Data released last week showed that the South African trade balance with the rest of the world (the amount exported compared with the amount imported) turned into the biggest deficit on record, of R24.5 billion in January.
This means the SA economy imported R25 billion in goods and services more than was exported. Consensus economists expected the deficit in trade to be R7.6 billion. In graph format, the actual deficit in recent years looks like this:
I’ve been predicting this to be one of the consequences of the Reserve Bank manipulating interest rates too low for the SA economy for some time now. On August 23, 2012 I wrote on clb:
By lowering interest rates below levels they would otherwise be in a sound money, free banking economy (where interest rates are determined by the supply and demand of savings, and not by central bank money printing), the Reserve Bank stimulates consumption spending over savings and investment. This is straight out the Keynesian playbook. This results in credit growth and an economy living beyond its means. The first place this reflects is in the trade balance. When you live beyond your means you consume more than you produce. You borrow the money from abroad to pay for present consumption. You don’t produce the products which you exchange for foreign products. Somewhere down the road, foreigners stop lending you money to buy their goods and you are stuck with no productive base to repay the debt. The consumption based economy collapses, and you must live well within your means for several years to make good on your debts. That’s where Greece is today.
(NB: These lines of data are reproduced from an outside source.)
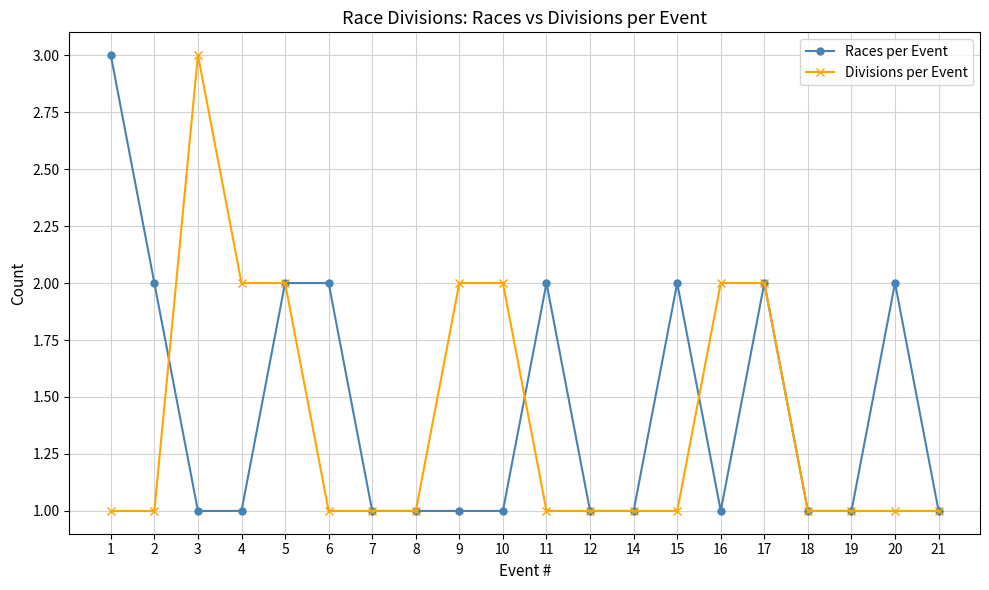

True or false: Races per Event has more than 2 points higher than both neighbors.

True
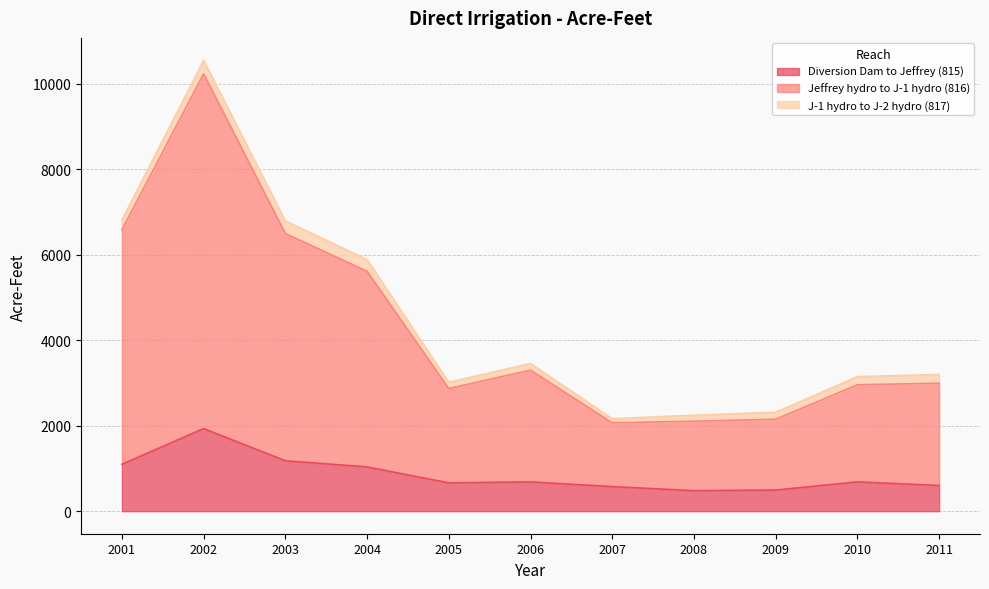

What is the sum of the Diversion Dam to Jeffrey (815) values at 2001 and 2011?

1699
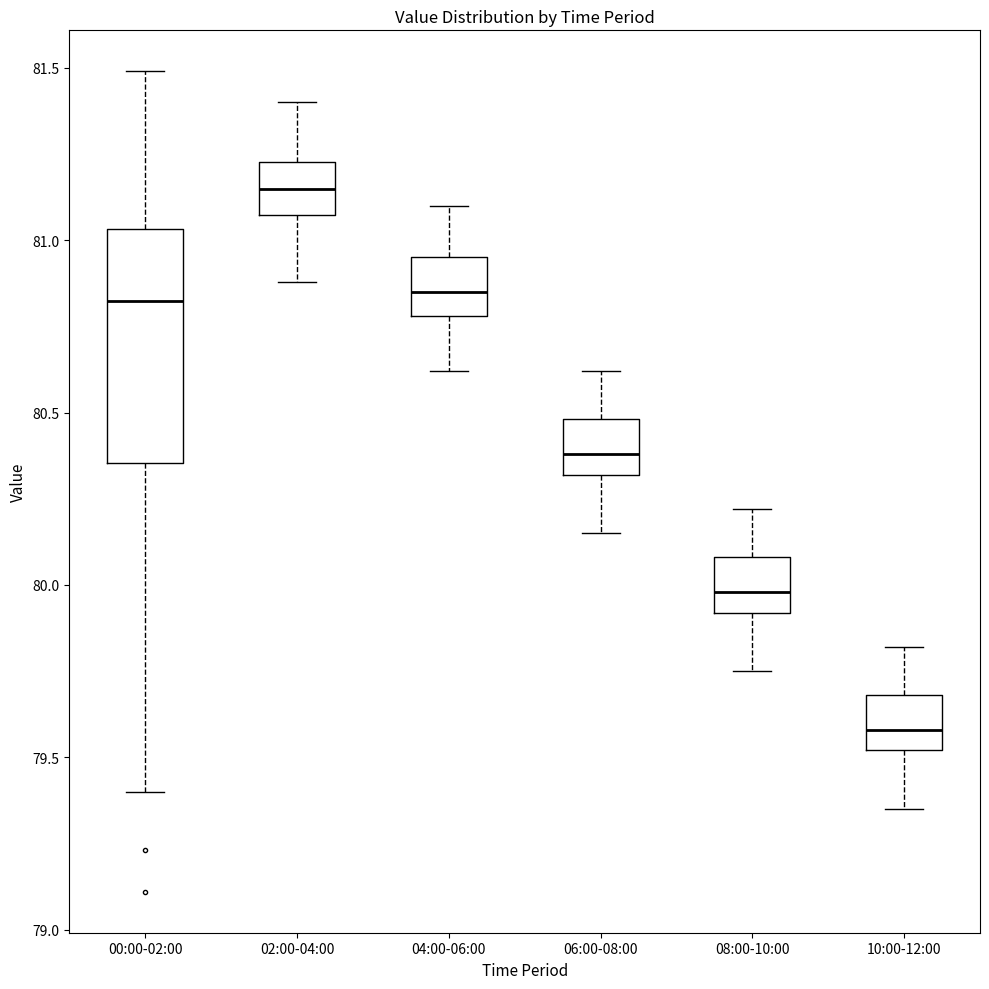

Comparing the boxes themselves (not the whiskers), which one is the tallest?

00:00-02:00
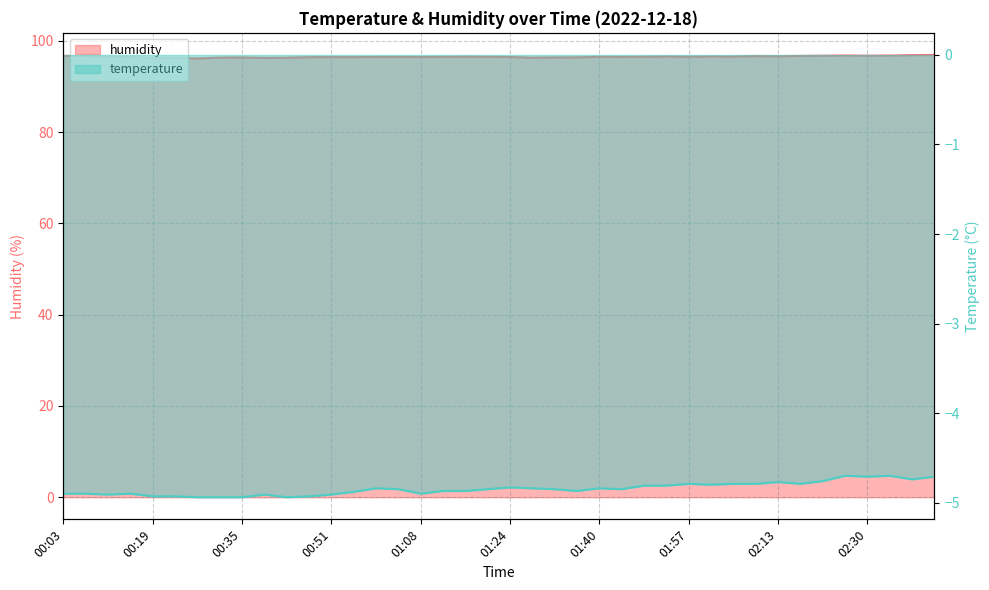

What is the minimum value shown in the chart?

-4.9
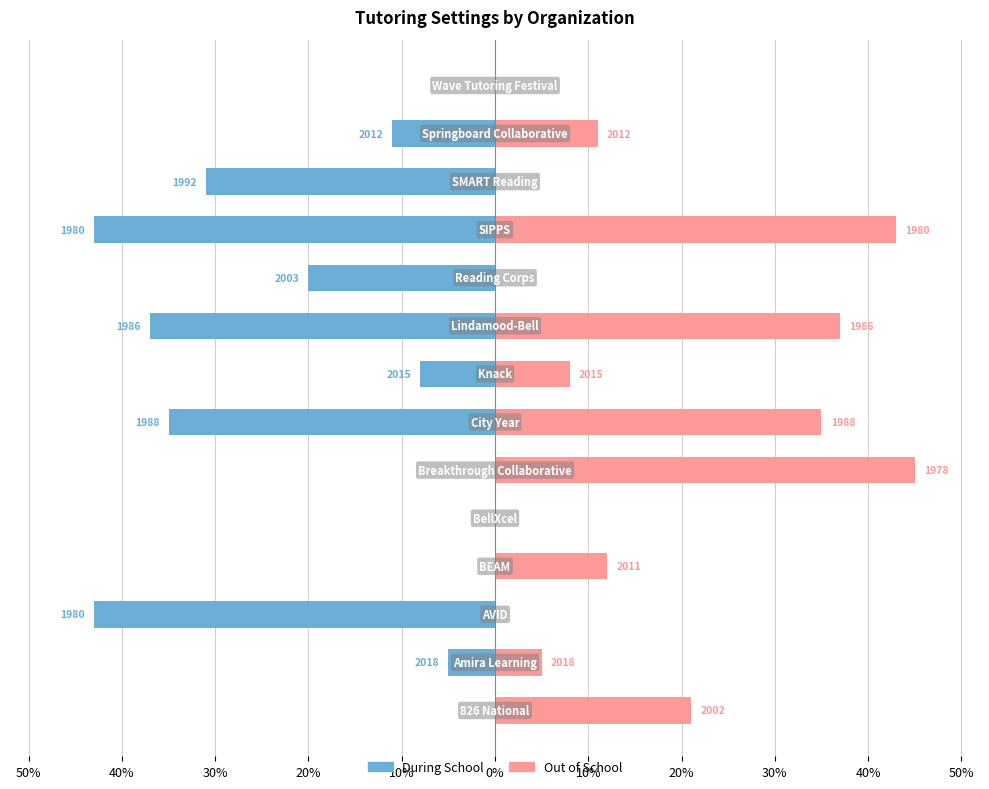

What is the difference between the maximum and minimum values in the Out of School series?

45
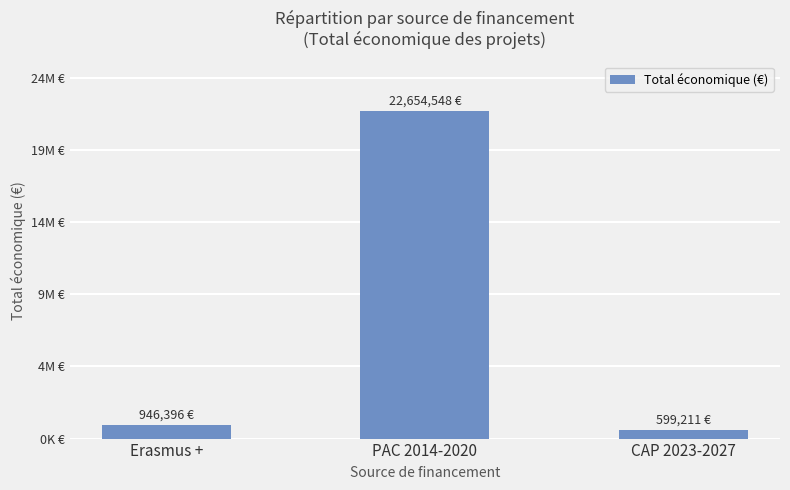

List the labels in order of value, smallest first.

CAP 2023-2027, Erasmus +, PAC 2014-2020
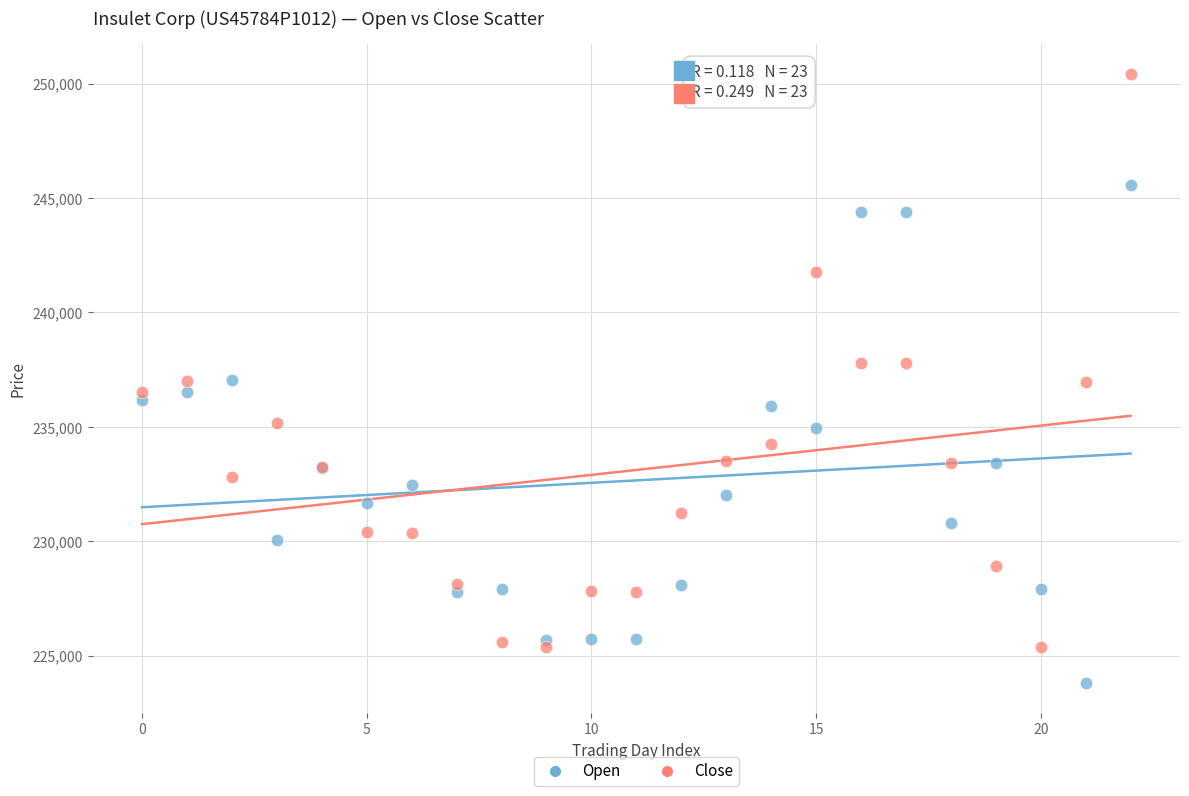

Which series reaches the minimum Y coordinate?

Open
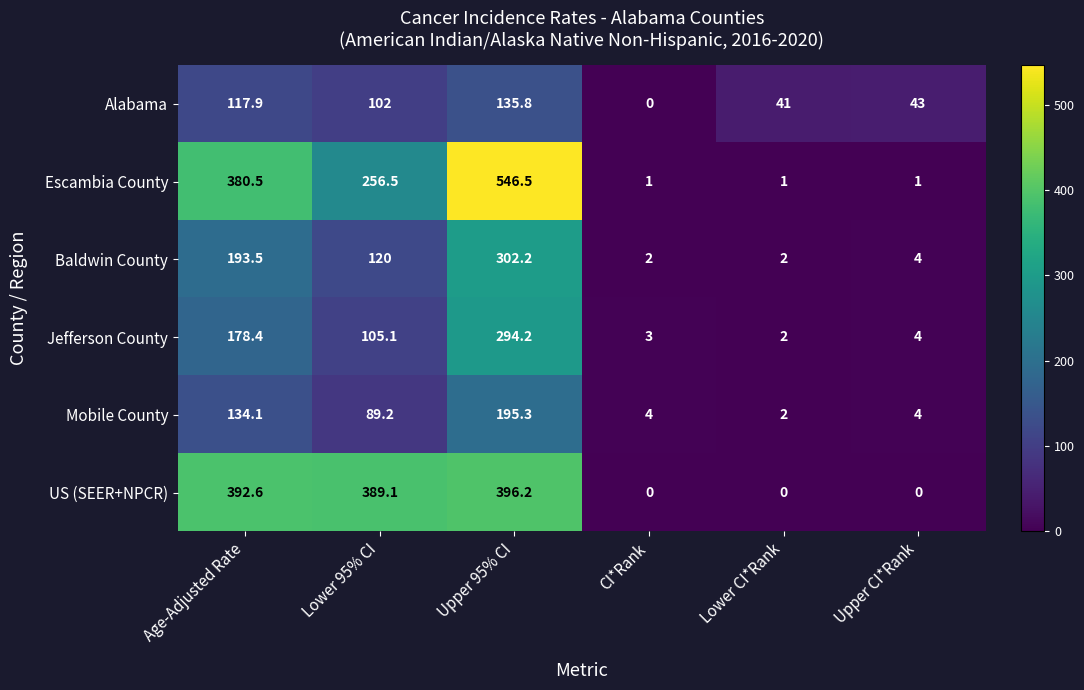

List the series in order of their peak value, highest first.

Escambia County, US (SEER+NPCR), Baldwin County, Jefferson County, Mobile County, Alabama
Also, just to say, if the Reserve Bank continues to maintain this loose monetary policy and cuts the interest rate even further, it will simply fuel these imbalances further. The trade deficit could widen much more from here.
Looking through this cycle, the Reserve Bank is setting the economy up for a major business cycle crash. What goes up, must come down. The same counts for the import boom in recent months. It will come down, and that will coincide with a nice big ol’ business cycle crash. The Reserve Bank will blame a crash in China or a crash in Europe for the recession (or whatever is wrong somewhere in the world), but it really will be of their own doing.